= Task to carry out =
The entries that follow contain images, which should be left out; output everything else exactly.
(Data section begins)
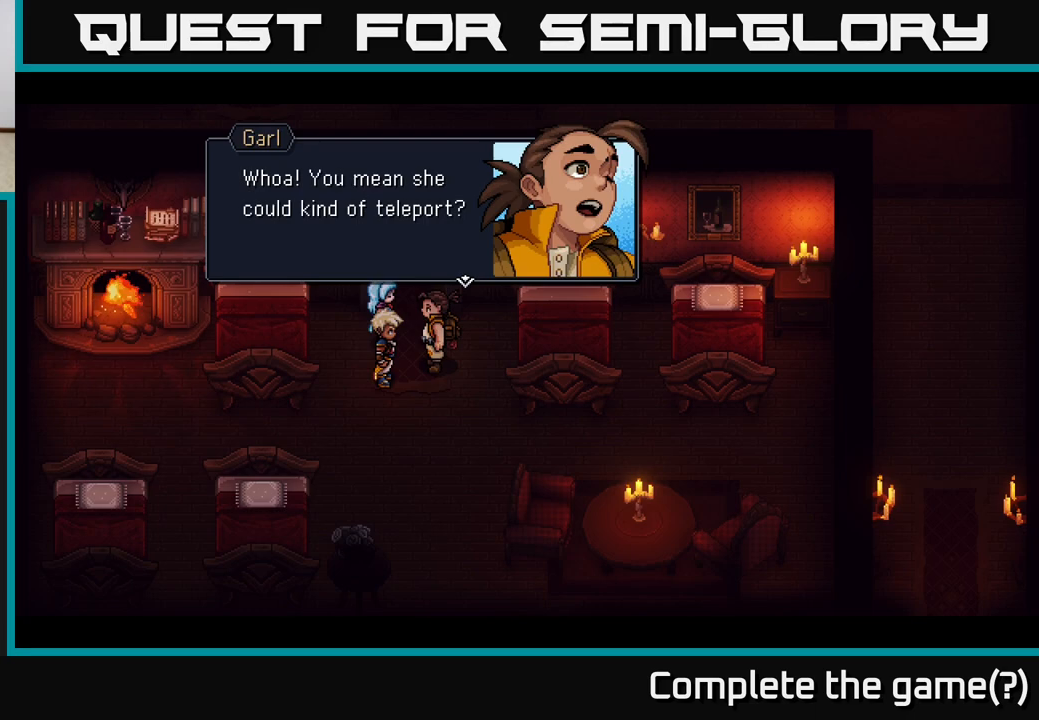
{"buttons": [], "left_stick": "center", "right_stick": "center", "events": []}
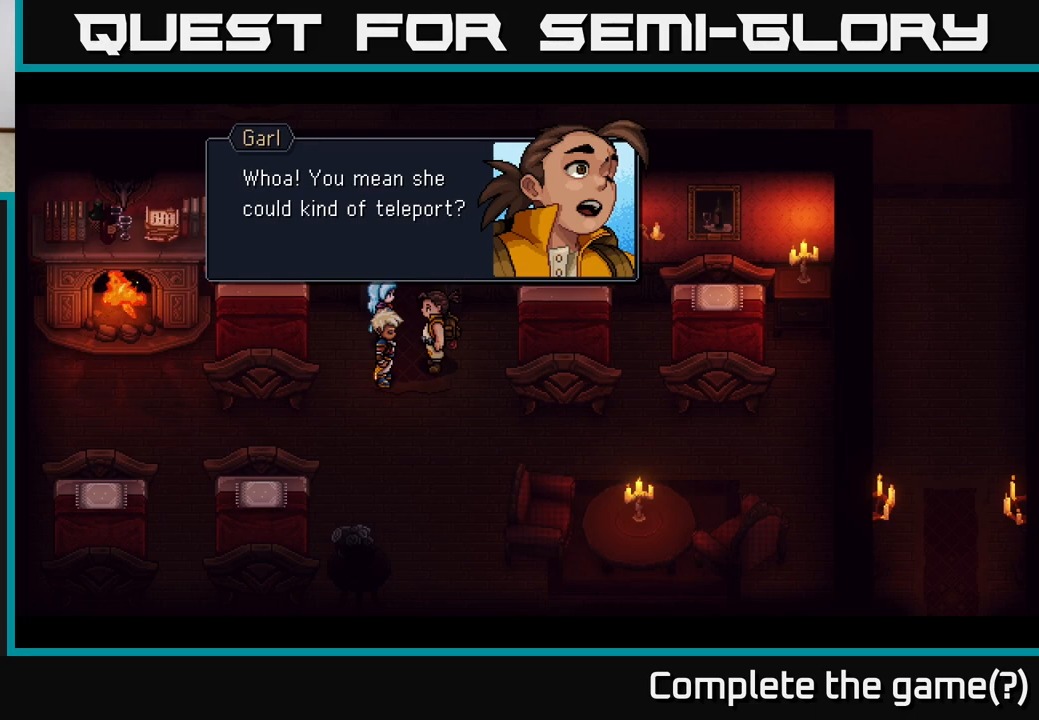
{"buttons": [], "left_stick": "center", "right_stick": "center", "events": []}
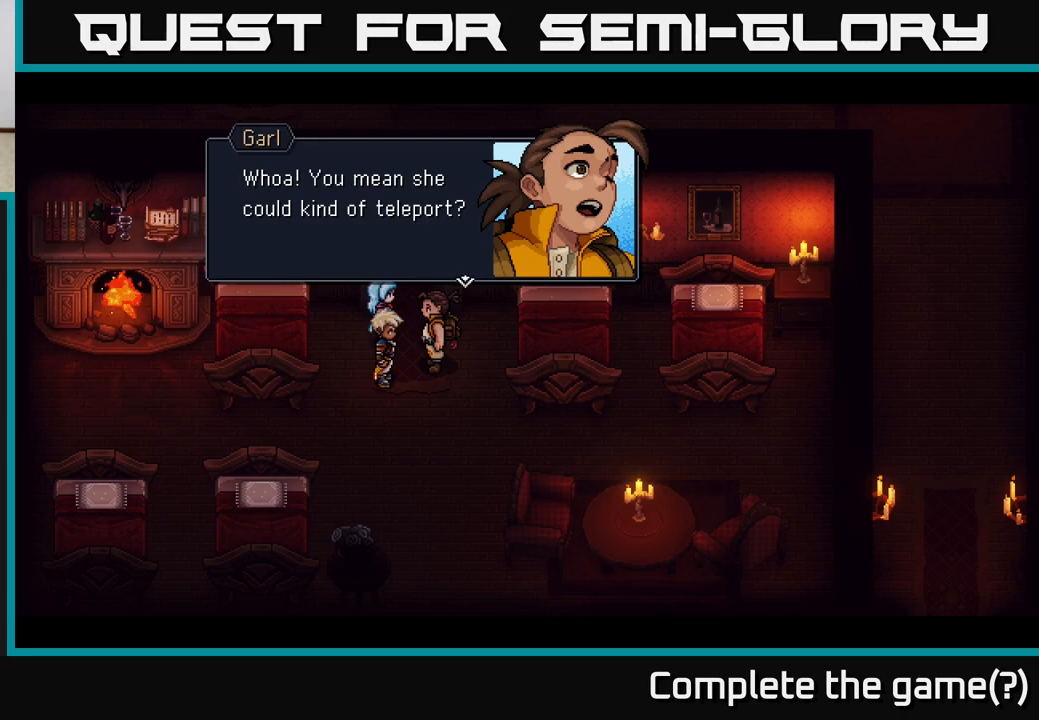
{"buttons": ["A"], "left_stick": "center", "right_stick": "center", "events": [[467, "A", "down"]]}
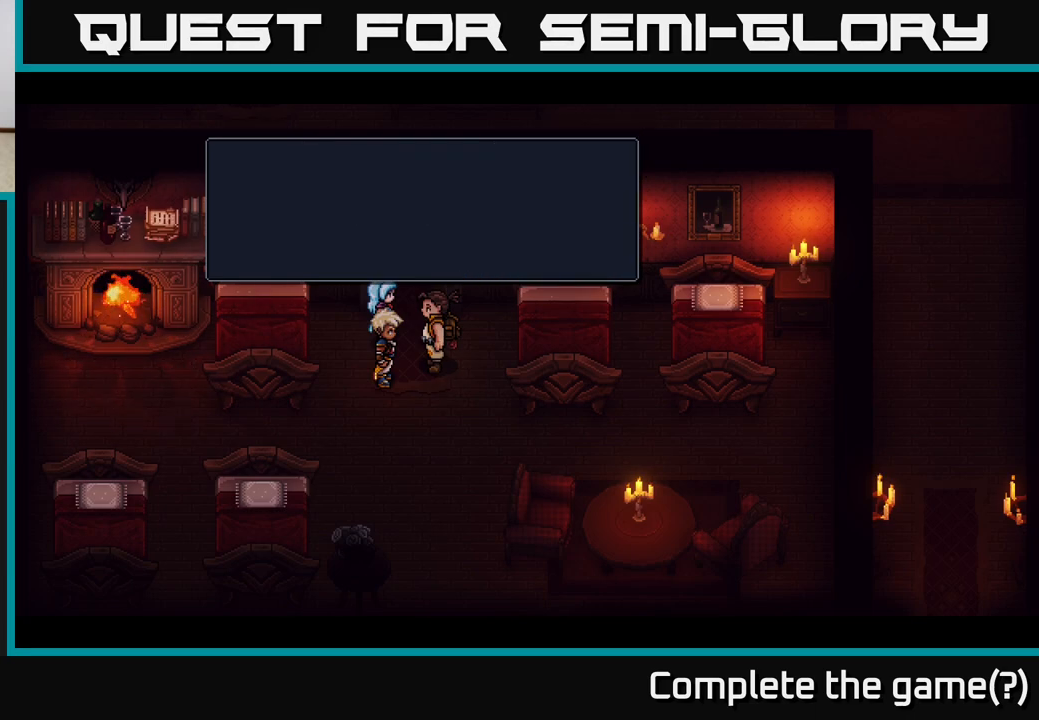
{"buttons": [], "left_stick": "center", "right_stick": "center", "events": [[217, "A", "up"]]}
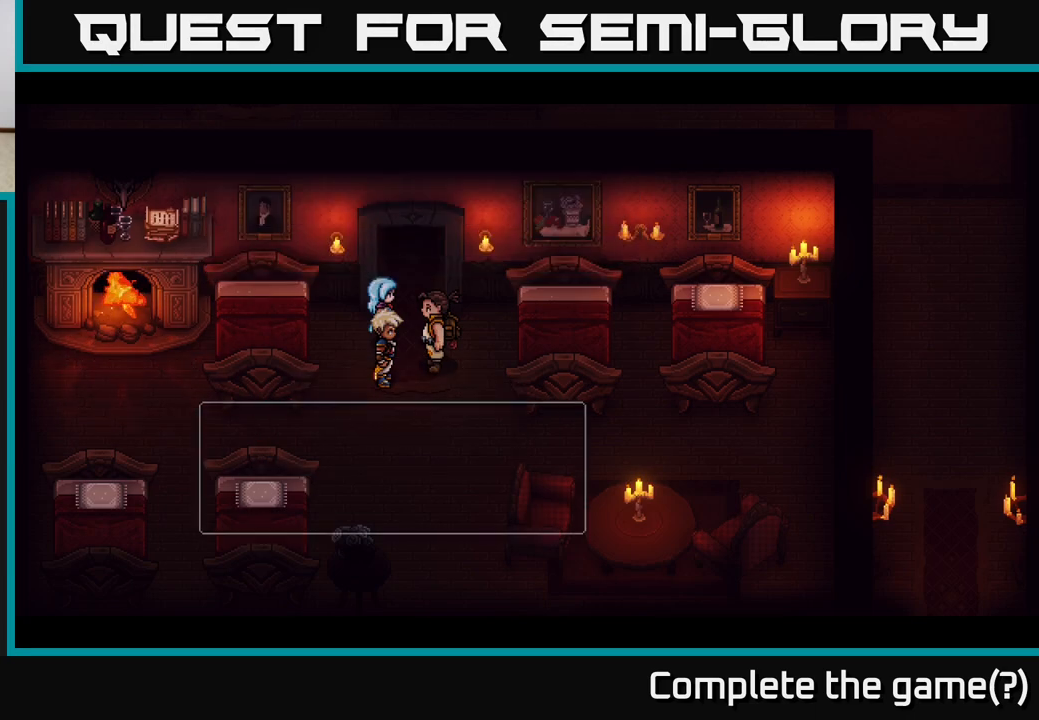
{"buttons": [], "left_stick": "center", "right_stick": "center", "events": []}
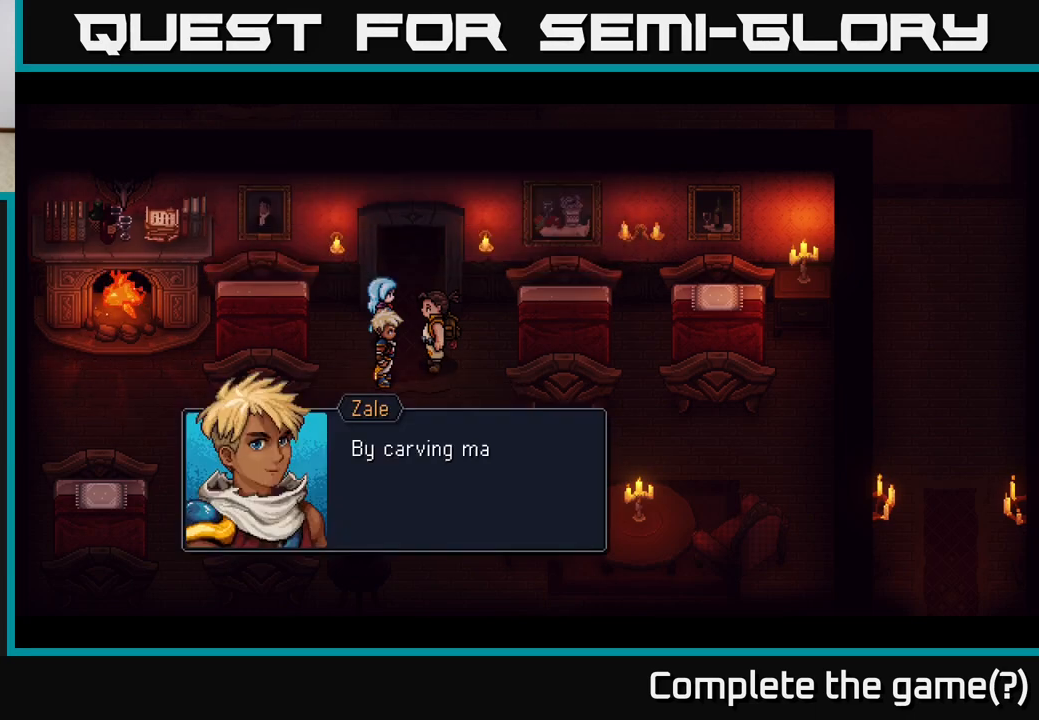
{"buttons": [], "left_stick": "center", "right_stick": "center", "events": [[17, "A", "down"], [200, "A", "up"]]}
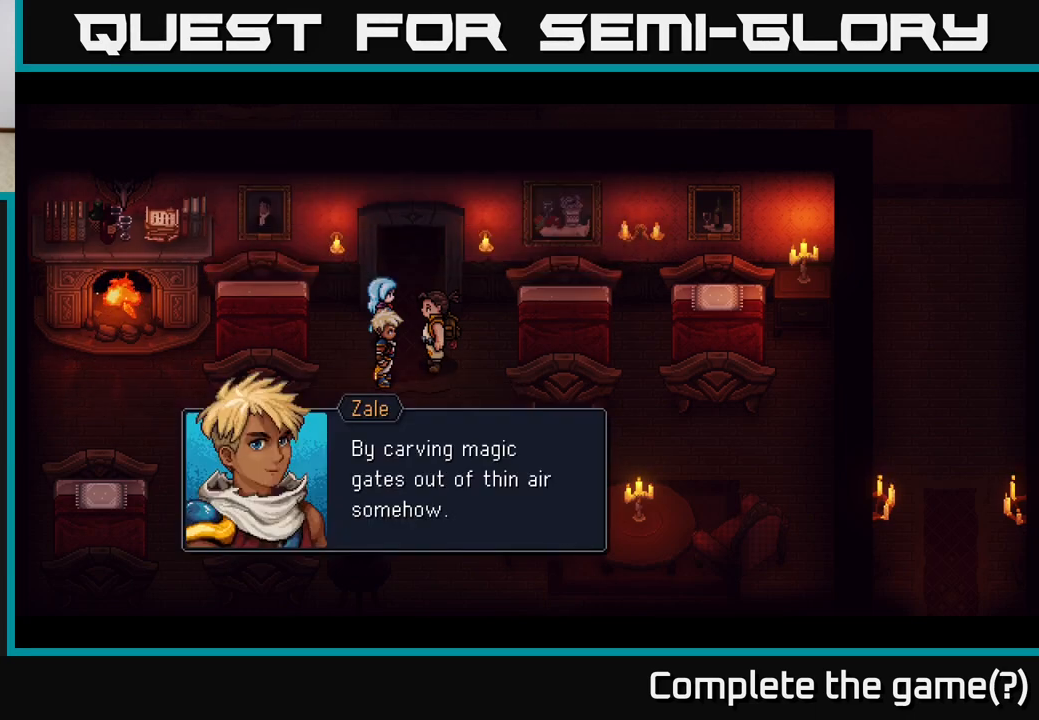
{"buttons": [], "left_stick": "center", "right_stick": "center", "events": []}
(Data section ends)
= Response below =
{"buttons": [], "left_stick": "center", "right_stick": "center", "events": []}
{"buttons": [], "left_stick": "center", "right_stick": "center", "events": []}
{"buttons": ["A"], "left_stick": "center", "right_stick": "center", "events": [[467, "A", "down"]]}
{"buttons": [], "left_stick": "center", "right_stick": "center", "events": [[217, "A", "up"]]}
{"buttons": [], "left_stick": "center", "right_stick": "center", "events": []}
{"buttons": [], "left_stick": "center", "right_stick": "center", "events": [[17, "A", "down"], [200, "A", "up"]]}
{"buttons": [], "left_stick": "center", "right_stick": "center", "events": []}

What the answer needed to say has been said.